The Wicked Day, Mary Stewart
Arrrghhh, this book! Okay, on the good side: Stewart knew the Arthurian material well and handled it with confidence, often bringing in small details in ways which were a delight to spot (but which didn’t particularly harm the narrative if you didn’t spot them). And it’s an interesting take on Mordred: a loyal son to Arthur, once he knows about it, taking up much the same sort of relationship as between Merlin and Ambrosius, or Arthur and Merlin. His emotions are for the most part really well done: his ambition, his determination, how he fights against his fate and ultimately serves it.

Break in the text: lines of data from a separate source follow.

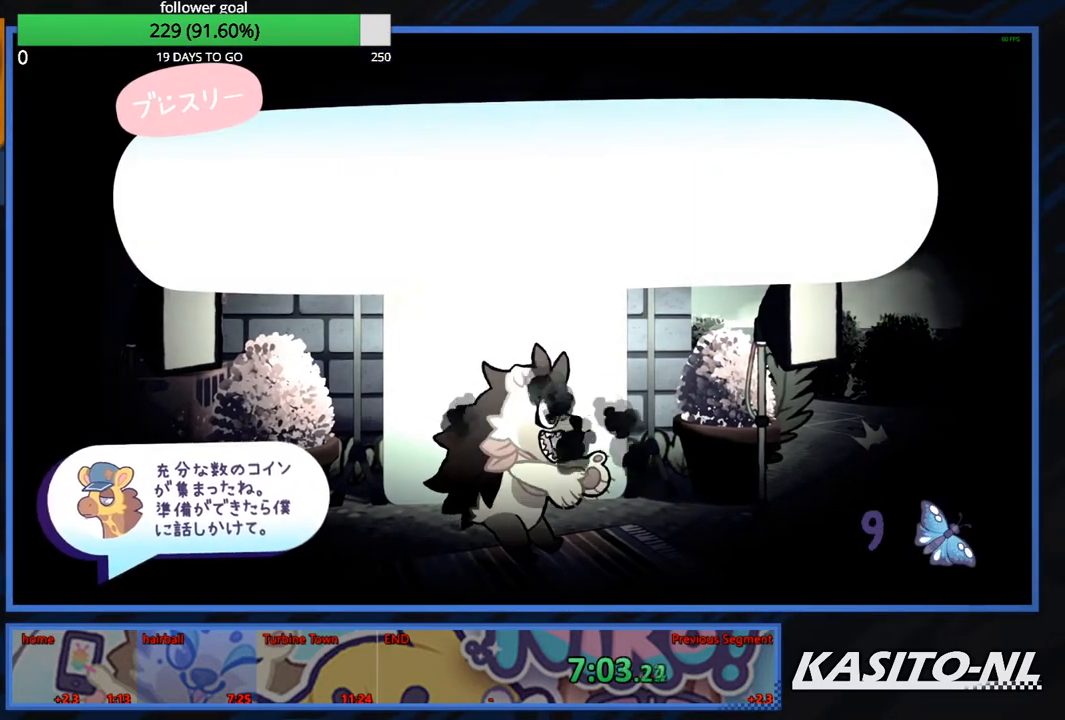
{"buttons": ["B"], "left_stick": "down-right", "right_stick": "center", "events": [[34, "B", "up"], [67, "B", "down"], [234, "B", "up"], [267, "B", "down"], [401, "B", "up"], [468, "B", "down"]]}
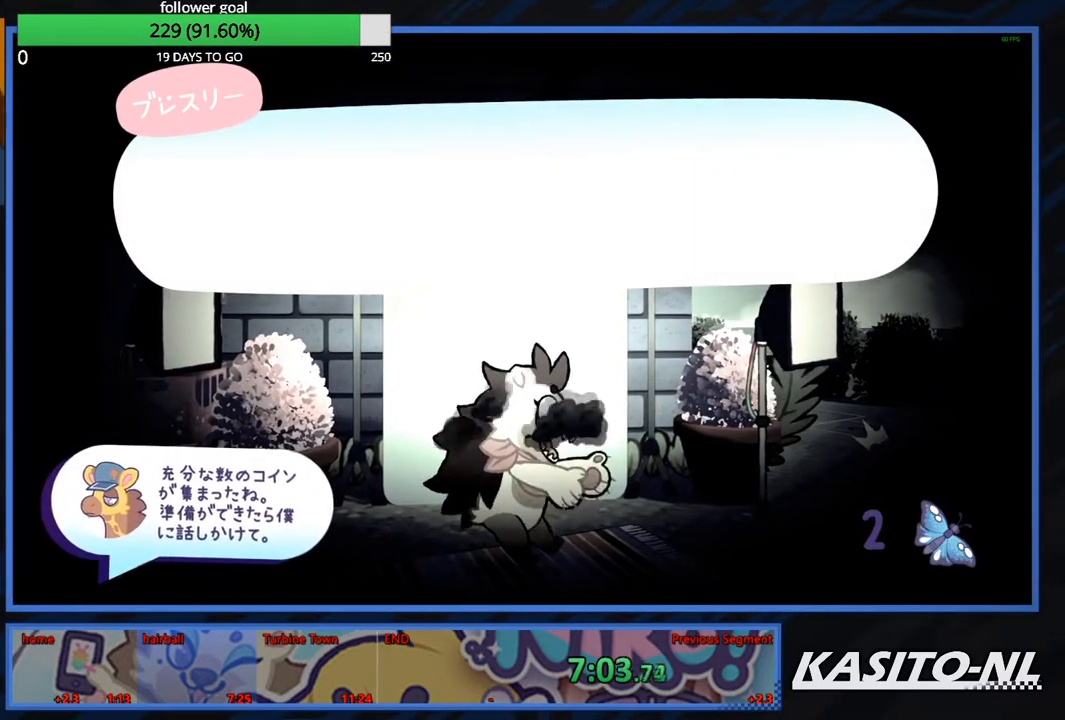
{"buttons": [], "left_stick": "down-right", "right_stick": "center", "events": [[100, "B", "up"], [167, "B", "down"], [300, "B", "up"], [334, "B", "down"], [500, "B", "up"]]}
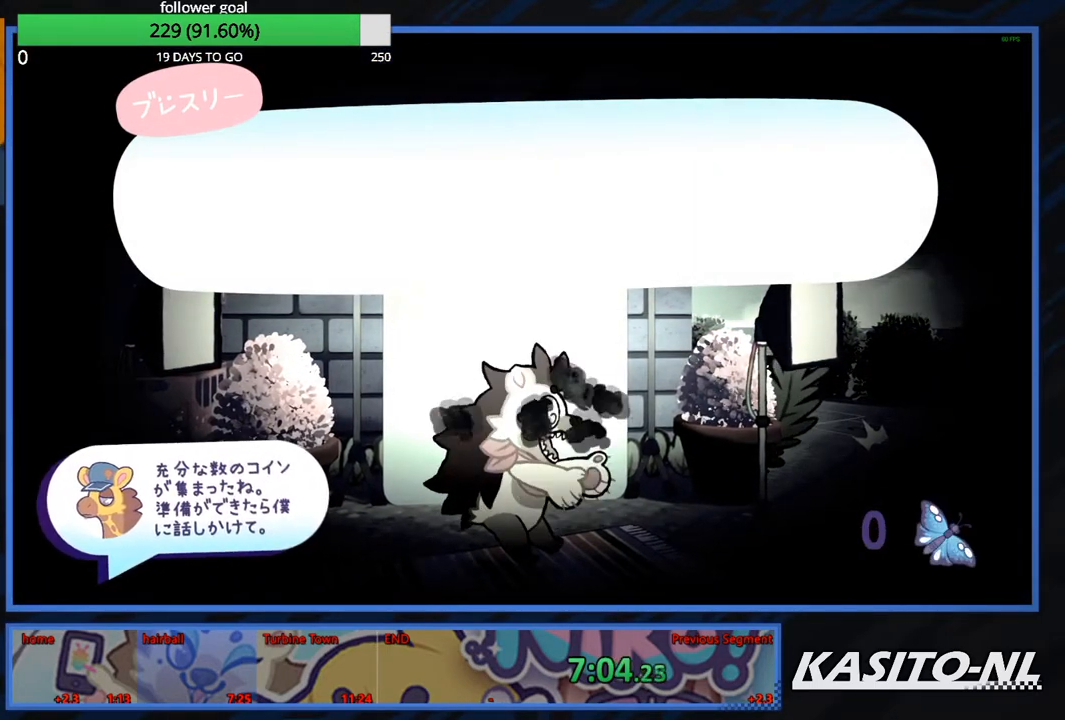
{"buttons": ["B"], "left_stick": "down-right", "right_stick": "center", "events": [[34, "B", "down"], [201, "B", "up"], [234, "B", "down"], [367, "B", "up"], [434, "B", "down"]]}
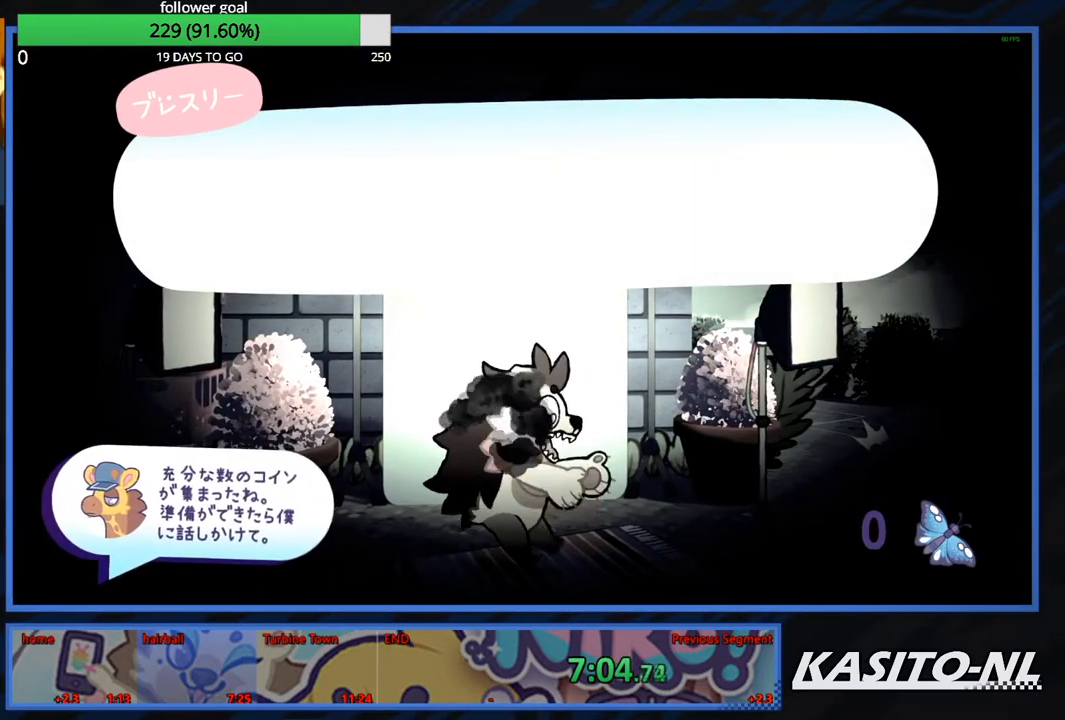
{"buttons": ["B"], "left_stick": "down-right", "right_stick": "center", "events": [[67, "B", "up"], [100, "B", "down"], [267, "B", "up"], [300, "B", "down"], [434, "B", "up"], [500, "B", "down"]]}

But. Arthur. In the last quarter or so of The Wicked Day, Stewart breaks her entire previous characterisation for Arthur. He becomes irrational, forgets who he can trust, takes advice from the wrong people — ignores the advice of people like Nimue, whose power comes from Merlin. He forgets what’s important — forgets important plans that he made — and just gives way to suspicion and slander. He endangers everything, and for what? For suspicions that just chapters before he knew were unfounded.

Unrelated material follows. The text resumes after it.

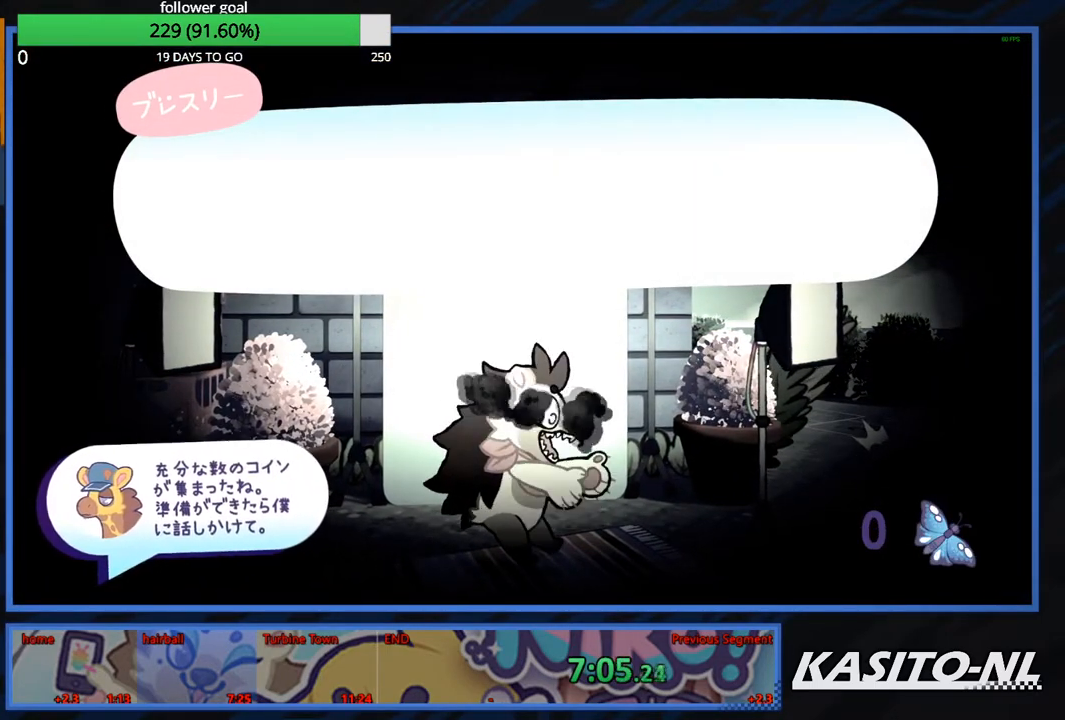
{"buttons": [], "left_stick": "down-right", "right_stick": "center", "events": [[134, "B", "up"], [167, "B", "down"], [301, "B", "up"], [367, "B", "down"], [501, "B", "up"]]}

The way I read it, Stewart broke her own story’s backbone by insisting that everyone (except the women) remain blameless. She didn’t want to blame Arthur or Mordred or Bedwyr, so she palmed some of it off on Gawain’s rash nature, some of it on Mordred’s latent ambition, and… some on Arthur being an idiot in ways he hasn’t been at any other point in the series. She couldn’t resist heaping calumny on the women: Morgause committed incest knowingly with her brother, and then wanted to commit incest again with the son born of that union. What the hell? The other books well-established Stewart’s near-inability to handle the women of the Arthurian mythos (more surprising given the relatively active and capable heroines of her mystery/romances), but this is just… desperate. It reeks of pushing everything off onto the female characters, but she had to do it because she decided that it “didn’t make sense” for Mordred and Arthur to do things they do in some branches of the mythos — in some kind of wrong-headed attempt to marry it all together, or to follow the example of others (cough, Malory) who didn’t manage to bring it all together. It just won’t go.
And I can kind of get it. I did enjoy the little references I noticed, for example to other sons of Arthur. We want to admire the Arthurian heroes, and we want the best of all of them: the just and strong king, the heroic seneschal, etc, etc. (And I was badly served in this, since Gawain is an impetuous idiot given to murder in this version, and also my favourite knight in the general mythology.) But Stewart tried to get everyone out ‘alive’, or at least their reputations (few of them actually survive, which is kind of a relief given the contortions she went through in The Last Enchantment to keep Merlin alive), and that… doesn’t work.
It’s so frustrating, partially because I get the impulse, and I liked the relationship between Arthur and Mordred here. The treatment of women aside, I quite enjoyed the first three quarters, or even four-fifths. But. But. Stewart broke her own story and characterisation because she couldn’t make a hard decision, as far as I can see, and the story is critically weakened by it.